New AI project aims to solve mysteries of rare childhood diseases

Illumina, D3b to analyze 100,000 whole genomes to help understand causes

Written by Marisa Wexler, MS |

An illustration of a DNA strand highlights its double-helix structure.

Genetics sequencing company Illumina is teaming up with the Center for Data-Driven Discovery in Biomedicine (D3b) on a new project that aims to leverage genomic data from thousands of children to better understand the biological underpinnings of childhood rare diseases and cancers.

With this initiative, D3b — a center at the Children’s Hospital of Philadelphia focused on translating scientific discoveries into medical treatments for patients — will use Illumina’s software and artificial intelligence (AI)-ready platforms to analyze whole genomes from 100,000 children with pediatric health conditions. A whole genome encompasses a person’s entire genetic code, totaling upwards of 6 billion individual base pairs (the building blocks or letters of a gene’s genetic code).

These genetic datasets have been collected through federally funded programs such as the Gabriella Miller Kids First Data Resource Center and the Children’s Brain Tumor Network.

“Genomic datasets like these give researchers powerful insight for precision medicine. Through advances in data, software, and AI, we are moving toward a future where genomic insights drive faster research breakthroughs,” James Han, vice president of bioinformatics at Illumina, said in a press release from the company.

Recommended Reading
A woman is shown walking hand-in-hand with a child.
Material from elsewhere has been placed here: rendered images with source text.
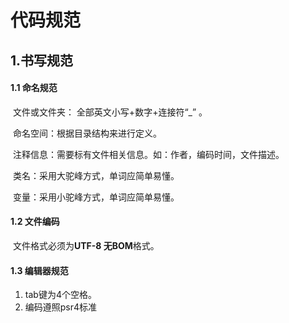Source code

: # 代码规范



## 1.书写规范

#### 1.1 命名规范

​	文件或文件夹： 全部英文小写+数字+连接符“_” 。

​	命名空间：根据目录结构来进行定义。

​	注释信息：需要标有文件相关信息。如：作者，编码时间，文件描述。

​	类名：采用大驼峰方式，单词应简单易懂。

​	变量：采用小驼峰方式，单词应简单易懂。

#### 1.2 文件编码

​	文件格式必须为**UTF-8 无BOM**格式。

#### 1.3 编辑器规范

1. tab键为4个空格。
2. 编码遵照psr4标准

  ​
Caregiving burden clear to parents of children with rare diseases

Project features one of the largest unified genomic datasets

Childhood rare diseases, such as AADC deficiency, are largely caused by genetic mutations. Many childhood cancers are also associated with mutations present at birth. But while AADC deficiency is known to be caused by mutations in the DDC gene, researchers have struggled to pinpoint a specific cause for many other rare diseases.

Part of the problem is that, to draw definitive conclusions about rare genetic diseases, researchers often need to comb through data from thousands of individual genomes. This lets scientists zero in on disease-causing mutations among the innumerable genetic changes that are a healthy part of normal human variability. Often, these datasets end up being siloed, with researchers at each institution relying on only a small amount of data gathered at their own center.

This new project is looking to address that issue by pooling thousands of genomes into a single unified database. According to Illumina, this new compilation of genomes is one of the largest unified genomic datasets ever assembled.

“We’re excited to apply leading-edge software technology against some of the toughest challenges in pediatric cancer and congenital conditions,” said Allison Heath, director of data technology and innovation at D3b. “Our goal is to empower researchers to uncover new biological signals and to bring genomic insights into routine clinical decision-making, creating a new standard of care.”